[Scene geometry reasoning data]
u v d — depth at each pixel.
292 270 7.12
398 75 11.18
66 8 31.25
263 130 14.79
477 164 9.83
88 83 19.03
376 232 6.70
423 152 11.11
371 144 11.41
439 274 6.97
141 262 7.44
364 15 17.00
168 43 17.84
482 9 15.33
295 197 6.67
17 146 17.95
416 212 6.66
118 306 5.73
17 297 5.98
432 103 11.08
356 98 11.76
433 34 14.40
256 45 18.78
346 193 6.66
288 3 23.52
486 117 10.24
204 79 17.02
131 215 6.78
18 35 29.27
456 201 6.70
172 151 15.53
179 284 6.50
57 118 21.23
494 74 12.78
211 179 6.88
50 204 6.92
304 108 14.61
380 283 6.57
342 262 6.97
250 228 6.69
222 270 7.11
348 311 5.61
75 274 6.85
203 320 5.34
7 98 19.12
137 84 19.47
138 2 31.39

§ **What the task asks**
Retype exactly. Start at the line with "346 193 6.66" and stop at the last line of the data.

§ **Solution**
346 193 6.66
288 3 23.52
486 117 10.24
204 79 17.02
131 215 6.78
18 35 29.27
456 201 6.70
172 151 15.53
179 284 6.50
57 118 21.23
494 74 12.78
211 179 6.88
50 204 6.92
304 108 14.61
380 283 6.57
342 262 6.97
250 228 6.69
222 270 7.11
348 311 5.61
75 274 6.85
203 320 5.34
7 98 19.12
137 84 19.47
138 2 31.39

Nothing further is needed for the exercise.